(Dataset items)

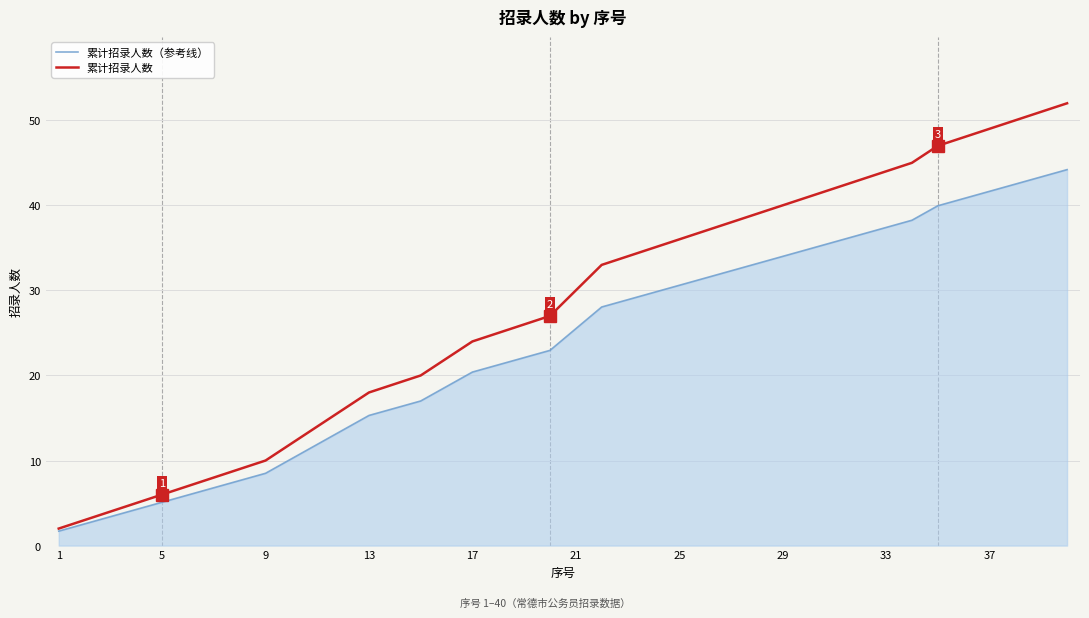

List the series in order of their peak value, highest first.

累计招录人数, 累计招录人数（参考线）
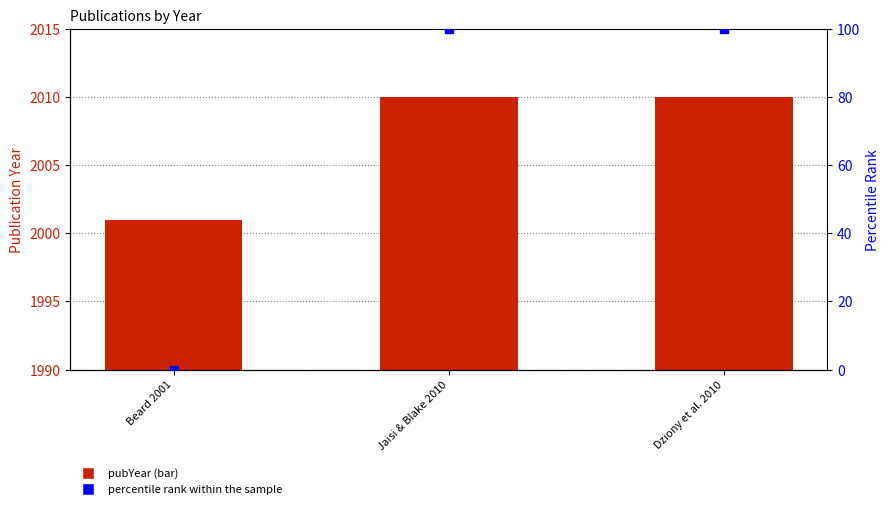

At how many categories does at least one series exceed 900?

3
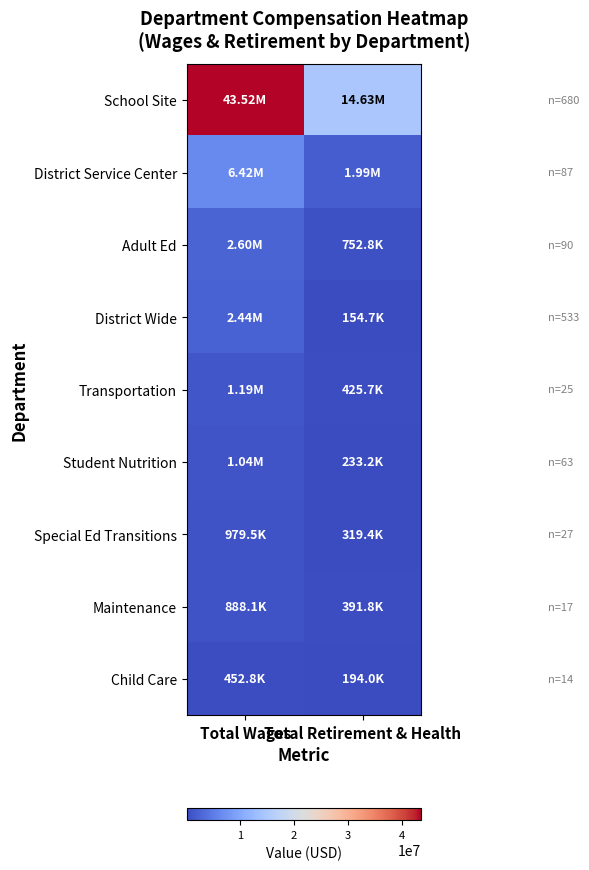

List the series in order of their peak value, lowest first.

Child Care, Maintenance, Special Ed Transitions, Student Nutrition, Transportation, District Wide, Adult Ed, District Service Center, School Site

**Problem to work on**
Copy everything from the line that contains "累计招录人数, 累计招录人数（参考线）" down to the end of the records, leaving the pictures out of your answer.

**Exercise solution**
累计招录人数, 累计招录人数（参考线）

At how many categories does at least one series exceed 900?

3

List the series in order of their peak value, lowest first.

Child Care, Maintenance, Special Ed Transitions, Student Nutrition, Transportation, District Wide, Adult Ed, District Service Center, School Site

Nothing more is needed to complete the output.